I know that these quotations seem extreme and irrelevant, but in recent months I have adopted a similar manner of resolve, a refusal to let circumstances imprison me indoors.
During the colder months of late 2023 entering 2024, my father and I have visited over 20 of Glasgow’s many public parks. In almost every case, we were taking a trip into unknown territory. In most cases, there were no public facilities either within or near the park boundary. I had to starve myself throughout the morning. My father suffers from multiple health ailments and carried his meds during each park visit. There were many ‘close runs’. Once I even had to plead with the staff in a small supermarket (in Govan), and thankfully they obliged.
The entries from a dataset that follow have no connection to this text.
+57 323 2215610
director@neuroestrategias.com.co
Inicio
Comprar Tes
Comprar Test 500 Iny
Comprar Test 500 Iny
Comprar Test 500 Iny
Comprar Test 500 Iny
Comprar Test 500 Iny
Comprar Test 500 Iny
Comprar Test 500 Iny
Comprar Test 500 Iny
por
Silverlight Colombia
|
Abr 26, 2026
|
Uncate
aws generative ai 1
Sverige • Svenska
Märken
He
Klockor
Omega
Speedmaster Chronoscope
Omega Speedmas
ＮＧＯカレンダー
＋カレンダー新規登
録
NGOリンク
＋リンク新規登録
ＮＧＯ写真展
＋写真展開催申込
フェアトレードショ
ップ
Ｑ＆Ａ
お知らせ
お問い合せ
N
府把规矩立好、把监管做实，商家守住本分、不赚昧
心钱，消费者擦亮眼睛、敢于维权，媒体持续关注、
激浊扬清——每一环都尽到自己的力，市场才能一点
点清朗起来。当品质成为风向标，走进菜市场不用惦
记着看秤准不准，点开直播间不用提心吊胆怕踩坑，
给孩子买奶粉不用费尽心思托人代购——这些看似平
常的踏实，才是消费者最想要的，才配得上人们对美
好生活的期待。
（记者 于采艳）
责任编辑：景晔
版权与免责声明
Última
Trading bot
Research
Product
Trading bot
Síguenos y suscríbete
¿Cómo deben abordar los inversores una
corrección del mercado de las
In the end, I documented our park visits - you can read them on our Weebly site. Visiting a group of local parks might not compare with jogging the length of the Forth-Clyde canal, or bagging the Munros, or running a marathon. Ten years ago, I would have embarked on something more ambitious. Nevertheless, our tour of the parks is an act of defiance, a refusal to surrender to the forces within (in the ‘downstairs dept’ as I term it), or the forces without (neglect of public services, inaccessibility of medical doctors, etc.).